Feds Crack Down on Call Center Scheme

A man uses a service that provides video interpreters that translate sign language for the deaf. Twenty-six people were arrested Nov. 19, 2009 in a scheme to steal millions from the service. CBS

In a widespread scheme one assistant Attorney General described as "outrageous and insidious," 26 people from seven companies in eight states were indicted Thursday for stealing more than $50 million from a government fund that provides video interpreters that translate sign language for the deaf and hearing impaired outside their world. The service, overseen by the Federal Communications Commission (FCC), allows more than 30 million hearing disabled Americans to communicate with those who can hear.

"It's not going to be tolerated," Assistant Attorney General Lanny Breuer told CBS News. "They were running up the money, and taxpayers were paying for services that weren't really occurring."

In a series of coast-to-coast raids, individuals from New York, New Jersey, Florida, Texas, Arizona, Nevada, Maryland and California were arrested. They allegedly submitted thousands of "false and fraudulent" claims for Video Relay Service (VRS) calls that never involved hearing impaired people. Instead, the government charged, scammers placed millions of dollars of phony calls to pre-recorded radio programs, 800 numbers or podcasts - never translating anything but billing the FCC's fund nearly $400 an hour for every hour the employee was on the phone.
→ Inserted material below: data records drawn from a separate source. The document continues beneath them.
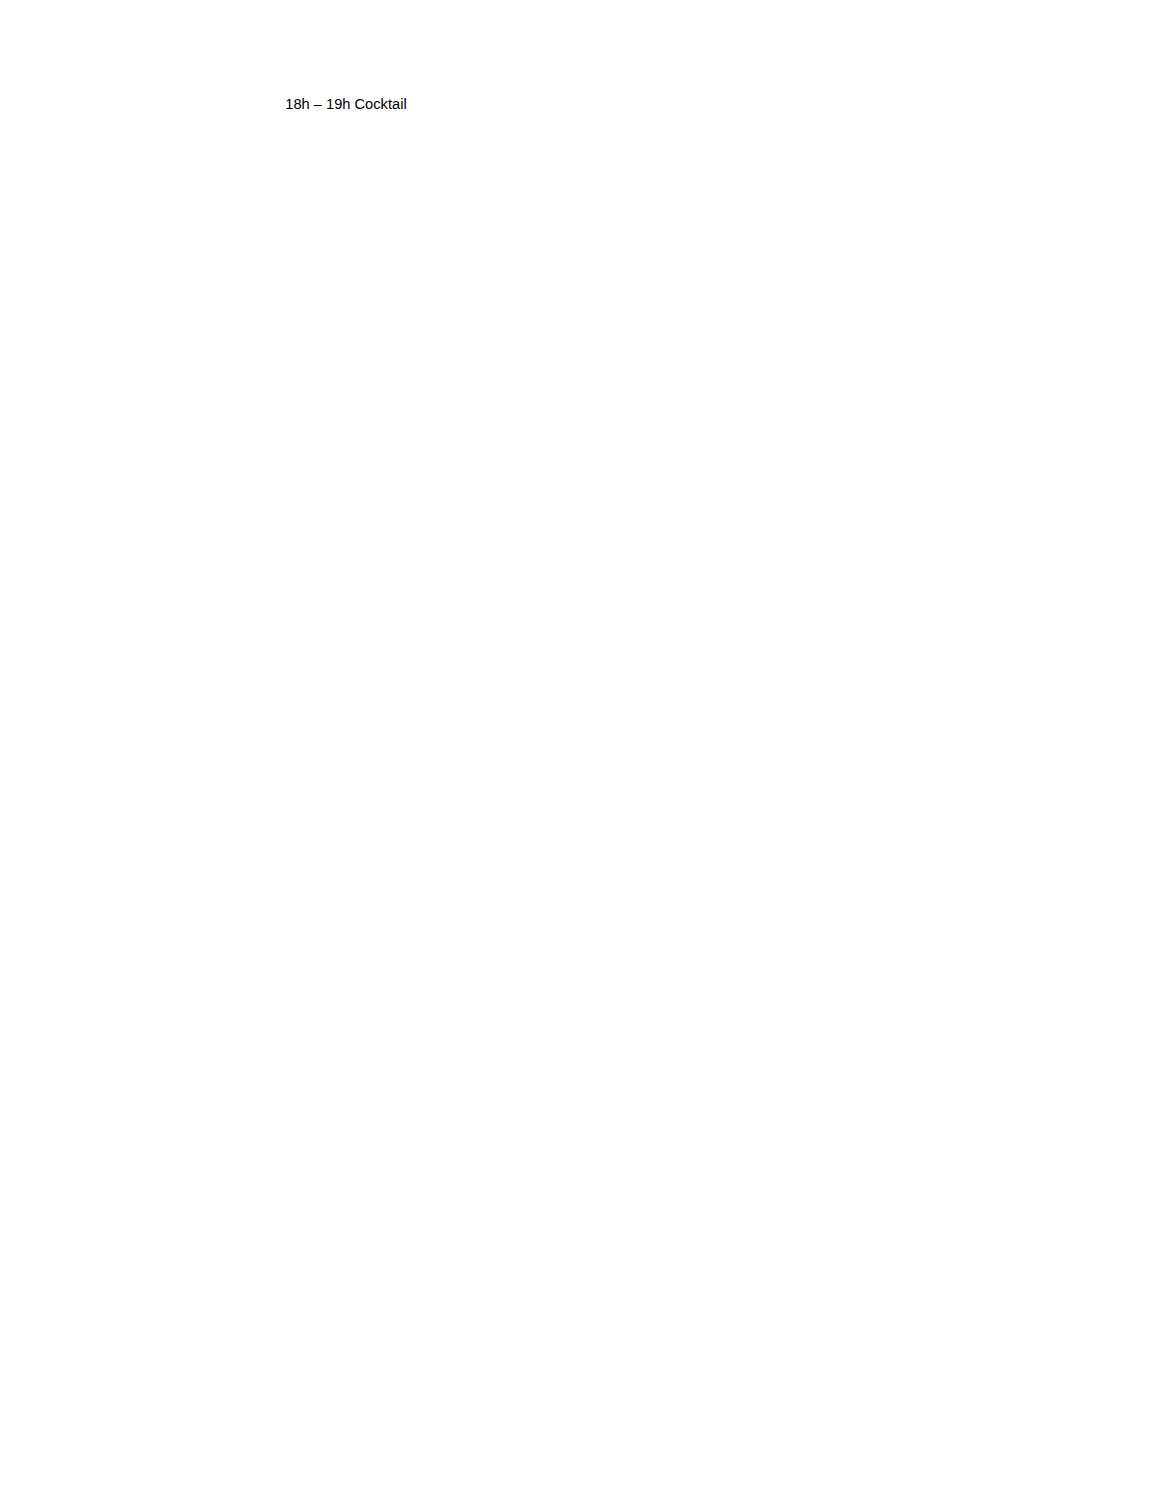18h – 19h Cocktail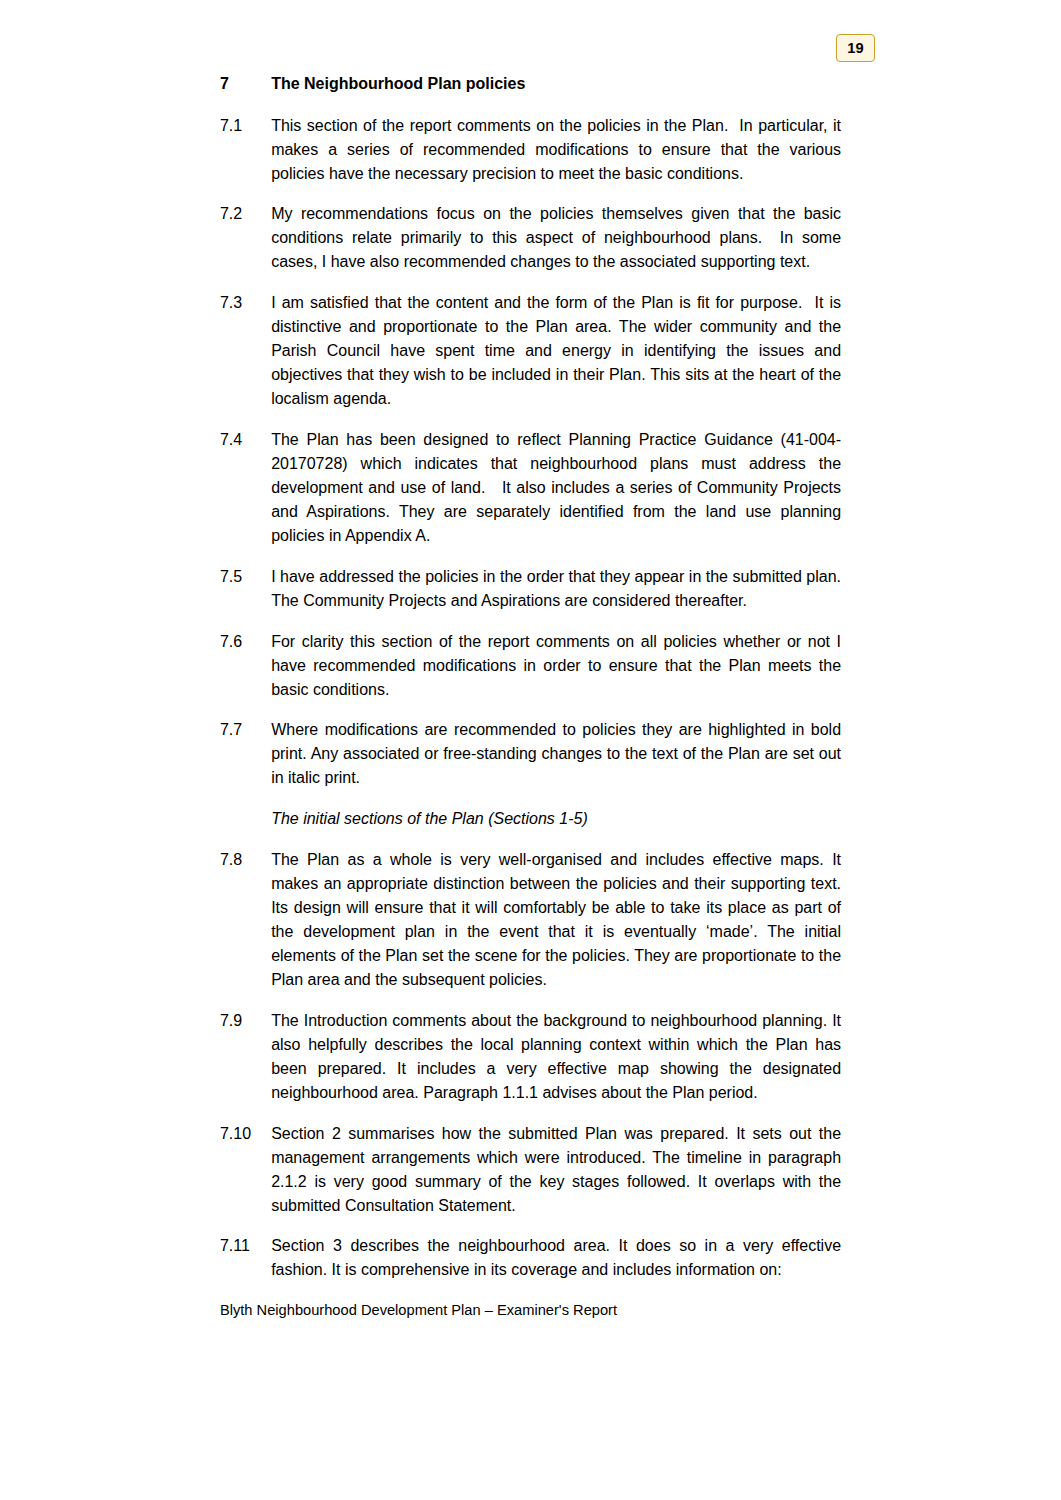19
7
The Neighbourhood Plan policies
7.1
This section of the report comments on the policies in the Plan. In particular, it makes a series of recommended modifications to ensure that the various policies have the necessary precision to meet the basic conditions.
7.2
My recommendations focus on the policies themselves given that the basic conditions relate primarily to this aspect of neighbourhood plans. In some cases, I have also recommended changes to the associated supporting text.
7.3
I am satisfied that the content and the form of the Plan is fit for purpose. It is distinctive and proportionate to the Plan area. The wider community and the Parish Council have spent time and energy in identifying the issues and objectives that they wish to be included in their Plan. This sits at the heart of the localism agenda.
7.4
The Plan has been designed to reflect Planning Practice Guidance (41-004-20170728) which indicates that neighbourhood plans must address the development and use of land. It also includes a series of Community Projects and Aspirations. They are separately identified from the land use planning policies in Appendix A.
7.5
I have addressed the policies in the order that they appear in the submitted plan. The Community Projects and Aspirations are considered thereafter.
7.6
For clarity this section of the report comments on all policies whether or not I have recommended modifications in order to ensure that the Plan meets the basic conditions.
7.7
Where modifications are recommended to policies they are highlighted in bold print. Any associated or free-standing changes to the text of the Plan are set out in italic print.
The initial sections of the Plan (Sections 1-5)
7.8
The Plan as a whole is very well-organised and includes effective maps. It makes an appropriate distinction between the policies and their supporting text. Its design will ensure that it will comfortably be able to take its place as part of the development plan in the event that it is eventually ‘made’. The initial elements of the Plan set the scene for the policies. They are proportionate to the Plan area and the subsequent policies.
7.9
The Introduction comments about the background to neighbourhood planning. It also helpfully describes the local planning context within which the Plan has been prepared. It includes a very effective map showing the designated neighbourhood area. Paragraph 1.1.1 advises about the Plan period.
7.10
Section 2 summarises how the submitted Plan was prepared. It sets out the management arrangements which were introduced. The timeline in paragraph 2.1.2 is very good summary of the key stages followed. It overlaps with the submitted Consultation Statement.
7.11
Section 3 describes the neighbourhood area. It does so in a very effective fashion. It is comprehensive in its coverage and includes information on:
Blyth Neighbourhood Development Plan – Examiner's Report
"The fraud issue is something we're going to have to deal with," prominent disabled rights attorney Jeff Rosen told CBS News."But we can't allow that to diminish the access that deaf people have."

Begun back in 1993, in recent years VRS calls have skyrocketed - rising from about 100,000 minutes per month in 2004 to nearly 9 million minutes per month in 2009. Overall, the industry is expected to generate nearly $800 million in revenue this year alone.